Carla Gaines' position on Bolo is an understandable one.
It's really a simple decision for the trainer and Bolo's owners, Golden Pegasus Racing and Earle Mack—the Temple City colt has enough points to get into the gate for the May 2 Kentucky Derby Presented by Yum! Brands (gr. I), so that's where he'll be.
"That's it," Gaines said April 24 at Santa Anita Park, the location of Bolo's final workout in preparation for the Derby.
BALAN: Bolo Records Final Breeze for Kentucky Derby
Bolo is the first Derby starter for the Alabama transplant, who still has the slightest of accents and began training at Northern California tracks in 1987.
She still remembers her first acquisition, a claimer named Glory Quest who anchored her one-horse barn during her earliest days in racing.
"I was so proud of that horse and he was this beautiful chestnut—an old claimer," Gaines remembered. "I worked on him and worked on him, then ran him for the first time at Vallejo.

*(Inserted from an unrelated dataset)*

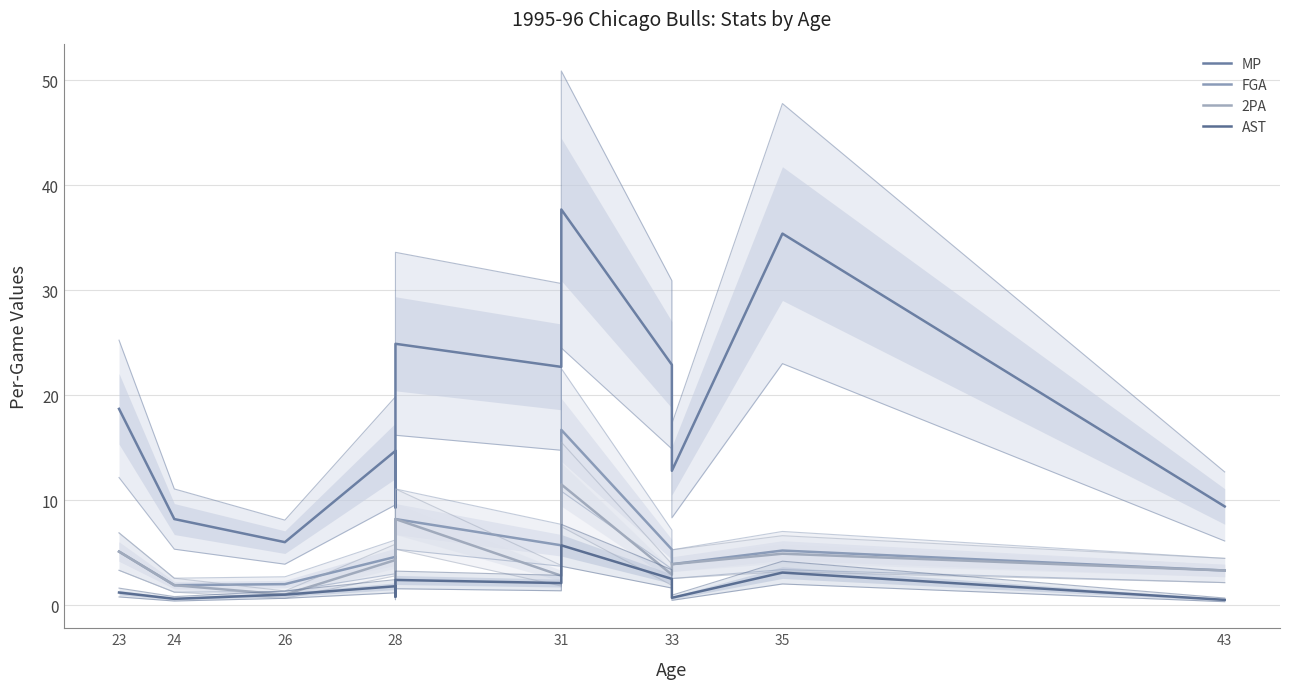

What value does the 2PA series have at 28?

1.4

They grow corn on the track there in the winter."
In a $4,000 claiming race, the California-bred won at the Solano County Fair in his first start for Gaines.
"I thought I was Charlie Wittingham," Gaines recalled with a smile.
Gaines has had plenty of success—25 graded stakes wins, including four grade I scores—but a win from Bolo in the Derby, albeit a significant longshot, would be the first victory for a female trainer in the 140-year history of the classic.
"That's a tough step, isn't it?" Gaines said of Bolo's chances at a Derby upset. "We think the distance is not going to be an issue for him, but all the other good horses in there is a concern."
Bolo was third behind Dortmund in both the San Felipe (gr. II) and Santa Anita Derby (gr. I) this year, but was wide throughout both, something Gaines acknowledges with perspective.
"I don't know, if he had a shorter trip around, if he would have ever got by Dortmund," Gaines said. "Dortmund is a pretty game horse. Hopefully with a couple races on the dirt, that'll improve."
A winner on turf to break his maiden at Del Mar in November, Bolo won the Eddie Logan Stakes over the Santa Anita grass in December before switching to dirt for the San Felipe.
Likely a quality turf horse in the future, it still comes back to opportunity in the Derby—a first chance might just be the last, as well.
"I mostly get long grass horses," Gaines said. "It's not like I get a zillion 2-year-olds to get ready for the Derby every year. In the past, there's like 40,000 foals and 20 it make this race. You can see why it's difficult."